August 21st, 2009 by Shawn Cannon

Most traders use indicators in their trading. However, very few actually know how the indicator came to be, let alone what information the indicator uses to make its calculation. When using tools of the trade, it’s important to understand where it derived from. If you are unaware of its purpose, then you are doing yourself a disservice. Always know what you are using and why you are using it.

You may have heard of MACD. It is short for Moving Average Convergence/Divergence. It is an indicator that has been around for nearly a half of a century. Renowned trader and financial author, Gerald Appel created it to help define trends.

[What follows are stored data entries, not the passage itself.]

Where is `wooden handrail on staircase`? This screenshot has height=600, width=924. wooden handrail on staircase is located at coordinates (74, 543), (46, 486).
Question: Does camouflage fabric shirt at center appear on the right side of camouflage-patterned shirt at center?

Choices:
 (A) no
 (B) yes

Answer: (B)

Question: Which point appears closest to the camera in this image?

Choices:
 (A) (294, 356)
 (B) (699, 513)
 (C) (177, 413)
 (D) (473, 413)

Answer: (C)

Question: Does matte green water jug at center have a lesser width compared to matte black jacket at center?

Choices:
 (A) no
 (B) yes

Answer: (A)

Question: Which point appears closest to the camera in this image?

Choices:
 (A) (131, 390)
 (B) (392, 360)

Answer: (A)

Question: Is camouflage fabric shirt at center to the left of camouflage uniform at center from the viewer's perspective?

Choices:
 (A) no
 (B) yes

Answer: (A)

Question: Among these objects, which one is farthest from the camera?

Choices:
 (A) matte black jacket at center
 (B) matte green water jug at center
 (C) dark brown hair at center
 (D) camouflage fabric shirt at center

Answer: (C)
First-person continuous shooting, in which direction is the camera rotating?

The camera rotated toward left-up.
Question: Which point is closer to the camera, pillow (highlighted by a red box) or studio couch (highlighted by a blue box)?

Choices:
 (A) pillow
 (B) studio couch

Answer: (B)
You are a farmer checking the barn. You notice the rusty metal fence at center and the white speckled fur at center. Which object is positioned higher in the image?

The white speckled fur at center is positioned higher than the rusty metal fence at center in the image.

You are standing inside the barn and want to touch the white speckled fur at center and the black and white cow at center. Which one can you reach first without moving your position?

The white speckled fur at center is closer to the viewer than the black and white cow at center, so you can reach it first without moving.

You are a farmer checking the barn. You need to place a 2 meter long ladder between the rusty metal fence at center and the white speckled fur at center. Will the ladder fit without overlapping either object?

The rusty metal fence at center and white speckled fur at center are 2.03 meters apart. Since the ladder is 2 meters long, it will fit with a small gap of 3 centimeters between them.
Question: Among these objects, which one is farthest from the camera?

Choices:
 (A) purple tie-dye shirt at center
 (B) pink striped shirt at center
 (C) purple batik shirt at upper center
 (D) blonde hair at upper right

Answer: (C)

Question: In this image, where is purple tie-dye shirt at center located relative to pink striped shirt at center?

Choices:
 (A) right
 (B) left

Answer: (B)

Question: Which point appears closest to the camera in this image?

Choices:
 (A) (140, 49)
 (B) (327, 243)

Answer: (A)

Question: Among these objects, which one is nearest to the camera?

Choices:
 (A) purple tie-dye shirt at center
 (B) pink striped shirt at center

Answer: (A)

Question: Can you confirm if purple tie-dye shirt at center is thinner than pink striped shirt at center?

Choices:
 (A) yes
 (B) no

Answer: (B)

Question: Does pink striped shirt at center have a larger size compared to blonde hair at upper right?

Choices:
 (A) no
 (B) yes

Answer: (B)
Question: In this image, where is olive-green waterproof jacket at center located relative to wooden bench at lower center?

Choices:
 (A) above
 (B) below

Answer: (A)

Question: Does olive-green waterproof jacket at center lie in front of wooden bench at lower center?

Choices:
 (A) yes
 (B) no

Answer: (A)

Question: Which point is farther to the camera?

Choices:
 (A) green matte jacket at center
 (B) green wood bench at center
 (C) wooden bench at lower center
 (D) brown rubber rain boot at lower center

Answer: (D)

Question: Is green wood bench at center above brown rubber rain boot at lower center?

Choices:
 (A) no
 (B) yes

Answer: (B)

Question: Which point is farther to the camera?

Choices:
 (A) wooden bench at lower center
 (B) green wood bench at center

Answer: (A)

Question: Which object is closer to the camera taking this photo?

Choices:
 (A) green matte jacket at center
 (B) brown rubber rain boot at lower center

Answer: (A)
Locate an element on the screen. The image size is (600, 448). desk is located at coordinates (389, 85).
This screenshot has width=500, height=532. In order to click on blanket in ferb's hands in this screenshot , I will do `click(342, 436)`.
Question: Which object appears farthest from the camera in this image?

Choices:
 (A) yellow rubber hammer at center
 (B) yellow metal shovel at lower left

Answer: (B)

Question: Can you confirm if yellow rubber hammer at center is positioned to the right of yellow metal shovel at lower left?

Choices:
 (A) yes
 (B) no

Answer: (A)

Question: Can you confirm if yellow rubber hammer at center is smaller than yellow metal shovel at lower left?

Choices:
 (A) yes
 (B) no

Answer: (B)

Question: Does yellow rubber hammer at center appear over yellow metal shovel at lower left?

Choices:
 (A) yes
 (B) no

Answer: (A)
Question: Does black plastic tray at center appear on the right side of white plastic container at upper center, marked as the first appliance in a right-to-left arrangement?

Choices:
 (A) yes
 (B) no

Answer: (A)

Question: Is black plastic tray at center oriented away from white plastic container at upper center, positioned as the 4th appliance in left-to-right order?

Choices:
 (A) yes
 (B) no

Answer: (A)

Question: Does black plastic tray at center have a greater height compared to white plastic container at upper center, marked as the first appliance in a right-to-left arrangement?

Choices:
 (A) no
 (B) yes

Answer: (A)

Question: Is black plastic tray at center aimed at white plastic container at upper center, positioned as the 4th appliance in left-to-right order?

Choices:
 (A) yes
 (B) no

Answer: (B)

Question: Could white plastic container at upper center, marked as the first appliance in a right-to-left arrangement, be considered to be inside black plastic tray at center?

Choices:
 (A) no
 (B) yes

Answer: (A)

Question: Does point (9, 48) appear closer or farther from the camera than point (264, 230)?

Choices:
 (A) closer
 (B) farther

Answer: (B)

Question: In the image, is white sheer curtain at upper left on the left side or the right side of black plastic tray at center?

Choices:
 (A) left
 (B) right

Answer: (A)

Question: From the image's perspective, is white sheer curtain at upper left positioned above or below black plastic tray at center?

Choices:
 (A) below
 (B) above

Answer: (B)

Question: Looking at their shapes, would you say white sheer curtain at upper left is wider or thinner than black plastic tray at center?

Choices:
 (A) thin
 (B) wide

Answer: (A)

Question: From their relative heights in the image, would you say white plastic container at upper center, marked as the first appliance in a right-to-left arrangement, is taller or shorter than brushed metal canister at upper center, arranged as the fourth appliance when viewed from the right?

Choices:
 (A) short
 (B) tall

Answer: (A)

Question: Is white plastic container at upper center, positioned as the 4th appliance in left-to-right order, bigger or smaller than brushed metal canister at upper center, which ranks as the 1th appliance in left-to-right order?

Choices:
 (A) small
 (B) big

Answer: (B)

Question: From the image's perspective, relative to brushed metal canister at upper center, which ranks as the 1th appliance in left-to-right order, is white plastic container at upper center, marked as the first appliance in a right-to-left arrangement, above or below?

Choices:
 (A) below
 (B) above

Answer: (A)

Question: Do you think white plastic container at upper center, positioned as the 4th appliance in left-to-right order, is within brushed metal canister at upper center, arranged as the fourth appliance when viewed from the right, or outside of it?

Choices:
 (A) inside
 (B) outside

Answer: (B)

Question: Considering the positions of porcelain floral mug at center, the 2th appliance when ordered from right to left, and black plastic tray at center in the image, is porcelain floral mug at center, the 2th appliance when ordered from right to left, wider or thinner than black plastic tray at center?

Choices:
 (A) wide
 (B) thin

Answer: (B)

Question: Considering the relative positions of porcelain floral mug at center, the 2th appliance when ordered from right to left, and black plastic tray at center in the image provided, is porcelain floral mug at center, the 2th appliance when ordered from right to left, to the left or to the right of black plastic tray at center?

MACD shows the difference between two moving averages. Generally one is a fast moving average, while the other one is slower. The larger the difference, the stronger the trend one can expect.

During the 60’s, Sappel used EMA 12 and EMA 26. So to calculate the MACD, you would subtract the slower moving average from the faster. The total would be the MACD. Once this convergence/divergence was calculated, a trigger was needed to enter the trade. The 9 EMA of the MACD itself was designed to be the trigger.

To enter or exit trades you would wait for the MACD to cross the trigger price of the MACD’s EMA 9. Another way to trade is to look at the histogram of the MACD. The histogram was calculated by subtracting the signal from MACD. To trade utilizing the histogram, a trader would have to identify divergence in between the histogram and price itself.

A third way to trade it would be to wait for the to cross 0. So if the MACD was coming up through the 0 line, this would be represented as a bullish signal. Likewise a bearish signal would have the MACD line going down through the 0 line.

In the 80’s MACD was extremely popular as it was proving itself to be a reliable trading tool. However, as markets are always changing, in today’s market MACD generates numerous false signals if trading alone. One could even argue that MACD is entirely useless as a trigger signal itself. It does serve it’s purpose however by having an overall view of the market place. MACD is best used on a higher timeframe to get a general idea of a trend. A weekly chart is preferred, however a daily could be sufficient as well.

12, 26, and 9 are standard settings on nearly every trading platform that includes MACD. There are those that have experimented with a variety of different EMA values and have shown positive results. Feel free to experiment with the settings and see if you are able to re-energize MACD back into the forefront of our charting platforms.